[UPDATE BELOW] Mayor de Blasio lifted the city-wide travel ban this morning after that devastating blizzard turned out to be just a bunch of stupid snow. There's about 7.8 inches in Central Park this morning—not the 24 inches or more that was expected—and current forecasts don't call for much more additional accumulation today. And there is certainly no reason to doubt those forecasts.

The MTA is also resuming service system-wide this morning, but it's going to take hours for trains and buses to get back up to full speed. Staten Island Ferry service has resumed.

New York State has updates on the storm here. Mayor de Blasio will appear on CNN's New Day at 8 a.m. to update New Yorkers on the storm, and Governor Cuomo is giving a press conference now.

Update 8:05 a.m.: Cuomo says subway service will resume at 9 a.m. and, by noon, the subways should be back to Sunday-level service, which is about 60% of weekday service. The MTA expects the system to be back to a normal weekday schedule tomorrow. PATH train service will resume around 9:30 a.m.

Cuomo cautioned that the roads are still dangerous, and there is ice lurking under the snow in some places. "If you don't have to travel today, you don't want to be traveling today," Cuomo warned. "While roads are passable, they are not clear."

Asked if officials overreacted to the storm, Cuomo reminded reporters of the huge snowstorm that crippled Buffalo in November—a storm that Cuomo said he underestimated. "You make big decision based on the best information you have," Cuomo said, adding, "I do not criticize weather forecasters."
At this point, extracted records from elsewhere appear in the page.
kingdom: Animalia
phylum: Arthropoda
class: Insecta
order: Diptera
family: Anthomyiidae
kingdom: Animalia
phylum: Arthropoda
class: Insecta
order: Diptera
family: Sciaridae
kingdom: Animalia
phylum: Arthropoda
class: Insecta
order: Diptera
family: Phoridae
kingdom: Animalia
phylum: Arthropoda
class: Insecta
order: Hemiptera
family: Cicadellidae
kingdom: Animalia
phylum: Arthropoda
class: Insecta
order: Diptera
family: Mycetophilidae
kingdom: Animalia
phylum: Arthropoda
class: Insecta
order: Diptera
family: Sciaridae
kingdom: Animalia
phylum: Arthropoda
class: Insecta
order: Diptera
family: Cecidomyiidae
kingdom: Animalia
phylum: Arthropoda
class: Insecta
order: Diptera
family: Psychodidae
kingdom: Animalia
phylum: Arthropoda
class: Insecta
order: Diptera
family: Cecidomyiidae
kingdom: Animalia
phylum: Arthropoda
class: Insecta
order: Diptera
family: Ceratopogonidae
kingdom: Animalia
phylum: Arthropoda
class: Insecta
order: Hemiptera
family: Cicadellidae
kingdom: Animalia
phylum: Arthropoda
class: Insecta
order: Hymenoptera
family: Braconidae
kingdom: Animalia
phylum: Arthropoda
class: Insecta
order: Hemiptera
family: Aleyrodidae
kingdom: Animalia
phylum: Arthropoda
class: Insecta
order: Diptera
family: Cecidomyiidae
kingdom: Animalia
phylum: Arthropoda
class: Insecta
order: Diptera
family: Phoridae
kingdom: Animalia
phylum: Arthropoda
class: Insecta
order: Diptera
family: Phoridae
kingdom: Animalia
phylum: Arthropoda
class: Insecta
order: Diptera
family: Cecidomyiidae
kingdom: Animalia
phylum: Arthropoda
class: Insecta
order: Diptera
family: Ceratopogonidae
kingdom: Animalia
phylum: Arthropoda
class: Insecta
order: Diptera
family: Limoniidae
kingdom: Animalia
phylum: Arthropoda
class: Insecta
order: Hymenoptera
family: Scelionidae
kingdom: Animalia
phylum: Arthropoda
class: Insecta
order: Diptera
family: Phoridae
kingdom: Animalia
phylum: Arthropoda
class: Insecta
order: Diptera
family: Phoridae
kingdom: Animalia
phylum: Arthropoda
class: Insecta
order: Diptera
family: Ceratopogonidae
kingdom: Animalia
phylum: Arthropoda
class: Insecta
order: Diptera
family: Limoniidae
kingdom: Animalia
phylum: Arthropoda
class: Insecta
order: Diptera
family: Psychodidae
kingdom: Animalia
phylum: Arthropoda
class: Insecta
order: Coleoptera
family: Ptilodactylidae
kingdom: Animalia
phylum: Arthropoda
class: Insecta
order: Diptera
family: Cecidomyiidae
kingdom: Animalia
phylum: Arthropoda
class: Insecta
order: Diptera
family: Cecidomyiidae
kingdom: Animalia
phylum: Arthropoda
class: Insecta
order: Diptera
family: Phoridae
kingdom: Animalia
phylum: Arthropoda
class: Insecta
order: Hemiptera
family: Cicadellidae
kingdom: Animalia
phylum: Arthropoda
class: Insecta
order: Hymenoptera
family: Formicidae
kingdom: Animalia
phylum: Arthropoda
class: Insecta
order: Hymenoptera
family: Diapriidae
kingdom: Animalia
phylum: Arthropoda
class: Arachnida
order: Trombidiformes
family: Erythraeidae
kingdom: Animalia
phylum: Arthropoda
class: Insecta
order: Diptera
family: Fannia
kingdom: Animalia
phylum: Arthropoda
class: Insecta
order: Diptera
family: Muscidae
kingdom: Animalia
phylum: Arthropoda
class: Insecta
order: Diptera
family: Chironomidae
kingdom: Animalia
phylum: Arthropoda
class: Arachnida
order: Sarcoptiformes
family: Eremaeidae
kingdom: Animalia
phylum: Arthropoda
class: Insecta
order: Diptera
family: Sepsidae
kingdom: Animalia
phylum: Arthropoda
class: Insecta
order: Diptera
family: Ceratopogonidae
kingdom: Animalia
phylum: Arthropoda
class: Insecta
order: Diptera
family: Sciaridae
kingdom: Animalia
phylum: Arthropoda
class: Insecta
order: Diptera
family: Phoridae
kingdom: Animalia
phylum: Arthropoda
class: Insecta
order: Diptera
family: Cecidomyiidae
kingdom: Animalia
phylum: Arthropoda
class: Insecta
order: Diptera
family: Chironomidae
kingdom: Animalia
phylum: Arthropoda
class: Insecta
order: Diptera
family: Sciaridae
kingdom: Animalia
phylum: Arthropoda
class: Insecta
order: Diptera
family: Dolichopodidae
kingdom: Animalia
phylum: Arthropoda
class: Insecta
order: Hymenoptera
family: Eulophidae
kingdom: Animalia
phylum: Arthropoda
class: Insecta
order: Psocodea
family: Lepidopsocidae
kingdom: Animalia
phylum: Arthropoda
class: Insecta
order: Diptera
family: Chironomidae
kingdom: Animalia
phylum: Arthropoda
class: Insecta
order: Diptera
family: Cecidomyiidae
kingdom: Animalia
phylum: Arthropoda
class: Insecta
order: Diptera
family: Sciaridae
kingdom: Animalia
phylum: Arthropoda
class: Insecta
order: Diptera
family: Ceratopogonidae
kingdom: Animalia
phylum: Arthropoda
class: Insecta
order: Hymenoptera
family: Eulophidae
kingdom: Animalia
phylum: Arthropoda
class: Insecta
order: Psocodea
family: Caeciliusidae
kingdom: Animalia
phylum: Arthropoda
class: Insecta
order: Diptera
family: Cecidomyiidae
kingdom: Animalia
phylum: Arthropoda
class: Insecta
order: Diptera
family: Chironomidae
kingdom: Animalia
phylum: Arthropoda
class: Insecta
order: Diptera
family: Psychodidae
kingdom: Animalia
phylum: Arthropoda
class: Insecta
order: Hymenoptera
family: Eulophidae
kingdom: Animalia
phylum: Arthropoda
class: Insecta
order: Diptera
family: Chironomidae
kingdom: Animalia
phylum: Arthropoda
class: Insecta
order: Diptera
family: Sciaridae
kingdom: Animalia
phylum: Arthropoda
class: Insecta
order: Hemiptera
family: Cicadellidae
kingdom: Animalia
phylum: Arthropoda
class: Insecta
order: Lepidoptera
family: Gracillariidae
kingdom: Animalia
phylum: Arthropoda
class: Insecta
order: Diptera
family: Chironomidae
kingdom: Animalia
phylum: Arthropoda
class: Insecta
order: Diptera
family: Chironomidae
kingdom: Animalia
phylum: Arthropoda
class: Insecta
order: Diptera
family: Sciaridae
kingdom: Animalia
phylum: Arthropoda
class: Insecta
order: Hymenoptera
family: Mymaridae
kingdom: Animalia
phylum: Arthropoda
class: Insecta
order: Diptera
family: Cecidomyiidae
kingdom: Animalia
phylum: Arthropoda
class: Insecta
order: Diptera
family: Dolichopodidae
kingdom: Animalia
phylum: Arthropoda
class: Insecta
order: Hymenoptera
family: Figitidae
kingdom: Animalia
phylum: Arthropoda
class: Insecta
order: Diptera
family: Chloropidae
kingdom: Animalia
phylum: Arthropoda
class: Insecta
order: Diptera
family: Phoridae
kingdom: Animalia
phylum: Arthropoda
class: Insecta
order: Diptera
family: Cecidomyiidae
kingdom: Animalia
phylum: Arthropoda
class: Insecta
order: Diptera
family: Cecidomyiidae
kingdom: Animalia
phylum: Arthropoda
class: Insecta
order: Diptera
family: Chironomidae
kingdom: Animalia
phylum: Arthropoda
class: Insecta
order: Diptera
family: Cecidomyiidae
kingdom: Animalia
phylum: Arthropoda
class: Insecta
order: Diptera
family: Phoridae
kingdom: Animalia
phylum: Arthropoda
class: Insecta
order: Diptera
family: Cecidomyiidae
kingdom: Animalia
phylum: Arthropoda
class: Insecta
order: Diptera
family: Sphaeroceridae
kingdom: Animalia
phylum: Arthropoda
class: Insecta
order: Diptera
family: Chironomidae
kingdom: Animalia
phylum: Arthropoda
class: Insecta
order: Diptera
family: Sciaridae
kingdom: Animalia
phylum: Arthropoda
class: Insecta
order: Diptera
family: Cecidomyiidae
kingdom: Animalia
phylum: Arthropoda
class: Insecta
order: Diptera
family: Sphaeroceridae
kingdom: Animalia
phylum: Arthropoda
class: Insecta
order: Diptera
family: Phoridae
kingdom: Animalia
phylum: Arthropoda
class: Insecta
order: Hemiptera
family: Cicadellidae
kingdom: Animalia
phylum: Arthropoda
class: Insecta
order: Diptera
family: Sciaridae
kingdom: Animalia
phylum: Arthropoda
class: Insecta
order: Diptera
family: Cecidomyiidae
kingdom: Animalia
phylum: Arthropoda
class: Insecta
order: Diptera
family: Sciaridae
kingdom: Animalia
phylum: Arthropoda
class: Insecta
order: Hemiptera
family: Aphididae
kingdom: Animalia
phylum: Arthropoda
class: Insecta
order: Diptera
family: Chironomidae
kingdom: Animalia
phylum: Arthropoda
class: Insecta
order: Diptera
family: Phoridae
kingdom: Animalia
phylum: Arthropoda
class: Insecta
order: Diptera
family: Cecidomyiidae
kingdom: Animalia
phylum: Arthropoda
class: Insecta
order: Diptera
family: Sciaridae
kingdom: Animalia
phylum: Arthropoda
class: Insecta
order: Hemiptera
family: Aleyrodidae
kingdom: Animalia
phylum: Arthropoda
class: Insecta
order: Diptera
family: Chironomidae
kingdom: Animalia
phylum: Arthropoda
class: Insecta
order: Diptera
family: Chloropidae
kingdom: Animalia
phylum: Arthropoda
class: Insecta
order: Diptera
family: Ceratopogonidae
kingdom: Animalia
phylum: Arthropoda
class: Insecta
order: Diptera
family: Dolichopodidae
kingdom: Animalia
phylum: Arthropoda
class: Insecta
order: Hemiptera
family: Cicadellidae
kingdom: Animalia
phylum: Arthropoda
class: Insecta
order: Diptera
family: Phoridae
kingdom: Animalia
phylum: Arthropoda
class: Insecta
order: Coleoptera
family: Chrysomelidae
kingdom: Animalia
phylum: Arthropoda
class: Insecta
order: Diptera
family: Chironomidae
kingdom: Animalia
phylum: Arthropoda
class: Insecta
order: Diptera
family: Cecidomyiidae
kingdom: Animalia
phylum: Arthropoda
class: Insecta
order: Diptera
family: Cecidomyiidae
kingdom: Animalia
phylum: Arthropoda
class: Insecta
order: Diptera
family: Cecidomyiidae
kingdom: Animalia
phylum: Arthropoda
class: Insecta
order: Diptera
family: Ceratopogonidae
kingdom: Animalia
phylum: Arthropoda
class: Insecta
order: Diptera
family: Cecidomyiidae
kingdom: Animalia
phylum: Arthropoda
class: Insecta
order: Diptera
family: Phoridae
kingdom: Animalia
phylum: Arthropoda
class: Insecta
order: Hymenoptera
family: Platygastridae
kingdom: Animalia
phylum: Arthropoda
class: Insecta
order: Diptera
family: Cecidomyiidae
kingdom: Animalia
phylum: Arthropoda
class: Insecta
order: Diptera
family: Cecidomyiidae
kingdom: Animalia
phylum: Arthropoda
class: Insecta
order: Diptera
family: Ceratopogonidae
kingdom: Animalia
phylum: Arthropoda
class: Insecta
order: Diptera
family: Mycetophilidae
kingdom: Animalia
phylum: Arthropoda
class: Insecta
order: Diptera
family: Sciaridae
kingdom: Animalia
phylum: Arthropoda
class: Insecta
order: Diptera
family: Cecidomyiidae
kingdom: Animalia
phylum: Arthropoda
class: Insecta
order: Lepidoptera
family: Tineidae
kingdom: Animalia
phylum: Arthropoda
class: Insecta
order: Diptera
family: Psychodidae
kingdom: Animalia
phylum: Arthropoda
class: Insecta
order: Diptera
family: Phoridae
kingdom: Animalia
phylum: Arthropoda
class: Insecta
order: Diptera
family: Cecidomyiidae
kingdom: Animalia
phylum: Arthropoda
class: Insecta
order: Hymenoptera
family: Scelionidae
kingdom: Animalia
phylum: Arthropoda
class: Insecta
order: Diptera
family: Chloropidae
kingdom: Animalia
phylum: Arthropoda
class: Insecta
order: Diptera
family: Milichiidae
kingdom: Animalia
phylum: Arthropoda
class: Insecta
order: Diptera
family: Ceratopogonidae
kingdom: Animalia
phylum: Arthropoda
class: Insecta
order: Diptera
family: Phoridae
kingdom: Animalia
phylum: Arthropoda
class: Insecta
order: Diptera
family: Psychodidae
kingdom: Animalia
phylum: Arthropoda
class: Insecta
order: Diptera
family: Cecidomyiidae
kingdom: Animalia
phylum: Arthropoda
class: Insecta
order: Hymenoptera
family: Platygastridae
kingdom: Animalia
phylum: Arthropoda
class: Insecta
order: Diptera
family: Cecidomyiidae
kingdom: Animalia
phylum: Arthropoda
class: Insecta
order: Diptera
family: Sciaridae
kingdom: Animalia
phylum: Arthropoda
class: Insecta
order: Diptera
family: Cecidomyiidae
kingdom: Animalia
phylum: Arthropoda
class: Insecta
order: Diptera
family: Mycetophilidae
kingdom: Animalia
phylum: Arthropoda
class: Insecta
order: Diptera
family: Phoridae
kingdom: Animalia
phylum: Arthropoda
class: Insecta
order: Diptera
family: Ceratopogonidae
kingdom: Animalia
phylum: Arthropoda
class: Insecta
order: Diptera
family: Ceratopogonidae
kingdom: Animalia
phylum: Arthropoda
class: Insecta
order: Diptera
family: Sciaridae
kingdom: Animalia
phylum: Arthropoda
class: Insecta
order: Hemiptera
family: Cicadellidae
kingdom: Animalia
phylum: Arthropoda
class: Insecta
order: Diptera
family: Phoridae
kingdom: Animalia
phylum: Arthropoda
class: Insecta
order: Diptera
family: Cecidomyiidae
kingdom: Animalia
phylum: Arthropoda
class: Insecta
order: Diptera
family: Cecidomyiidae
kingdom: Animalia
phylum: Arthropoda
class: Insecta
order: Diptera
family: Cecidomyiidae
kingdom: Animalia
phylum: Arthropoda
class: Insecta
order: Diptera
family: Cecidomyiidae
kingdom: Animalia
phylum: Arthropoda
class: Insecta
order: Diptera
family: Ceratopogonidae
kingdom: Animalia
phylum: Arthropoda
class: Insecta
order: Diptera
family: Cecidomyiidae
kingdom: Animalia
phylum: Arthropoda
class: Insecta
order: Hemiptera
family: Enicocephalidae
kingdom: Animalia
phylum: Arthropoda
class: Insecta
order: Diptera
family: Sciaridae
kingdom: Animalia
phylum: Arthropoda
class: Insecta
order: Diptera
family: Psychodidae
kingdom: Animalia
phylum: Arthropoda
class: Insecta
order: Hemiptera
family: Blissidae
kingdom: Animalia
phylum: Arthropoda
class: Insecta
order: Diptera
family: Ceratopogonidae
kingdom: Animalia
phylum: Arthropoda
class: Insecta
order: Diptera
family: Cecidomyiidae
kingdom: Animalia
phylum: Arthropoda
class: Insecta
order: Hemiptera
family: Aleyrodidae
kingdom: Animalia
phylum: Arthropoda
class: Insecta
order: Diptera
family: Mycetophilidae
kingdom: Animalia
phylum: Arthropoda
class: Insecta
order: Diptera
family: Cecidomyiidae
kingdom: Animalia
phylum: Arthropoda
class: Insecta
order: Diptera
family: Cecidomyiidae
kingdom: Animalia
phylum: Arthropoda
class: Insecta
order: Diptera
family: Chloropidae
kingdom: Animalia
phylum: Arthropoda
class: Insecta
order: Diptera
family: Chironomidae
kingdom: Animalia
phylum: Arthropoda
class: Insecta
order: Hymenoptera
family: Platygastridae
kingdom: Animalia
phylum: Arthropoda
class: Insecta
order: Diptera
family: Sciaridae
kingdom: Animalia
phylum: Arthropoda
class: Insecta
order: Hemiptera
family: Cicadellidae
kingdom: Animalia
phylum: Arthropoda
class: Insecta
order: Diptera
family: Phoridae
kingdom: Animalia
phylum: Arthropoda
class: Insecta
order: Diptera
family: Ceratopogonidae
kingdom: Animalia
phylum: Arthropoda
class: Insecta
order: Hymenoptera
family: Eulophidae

Cuomo also posited that taking the trains out of service and implementing a travel ban enabled the city to bounce back faster, because the roads were clear for plows to get through and trains weren't stranded. "If you tally it up, I don't know that this wasn't the most prudent course," Cuomo said.

We'll update as more info comes in, but for now here's Cuomo's official announcement:

The travel ban in the Hudson Valley (Dutchess, Orange, Putnam, Rockland, Ulster, Westchester counties), Nassau County, and New York City is lifted effective at 7:30 a.m. I-84 as well as the Thruway have been reopened. Drivers should use extreme caution and prepare properly as driving conditions remain poor and other states still may have travel bans in effect.

The travel ban for Suffolk County remains in effect.

System wide service for the MTA and PATH is expected to resume this morning and further updates will be provided at 8 a.m. Longer suspension can be expected on parts of the LIRR reaching Eastern Long Island.

More information about the reopening of transit will become available by 8 a.m. New Yorkers should continue to exercise extreme caution.

Snow accumulation overnight on Long Island was heavy, and the New York City and Hudson Valley regions experienced moderate precipitation. According to the National Weather Service, the region should expect snowfall, wind and low temperatures, with especially heavy snowfall on Eastern Long Island, as today progresses. A blizzard warning remains in effect through midnight for Suffolk County.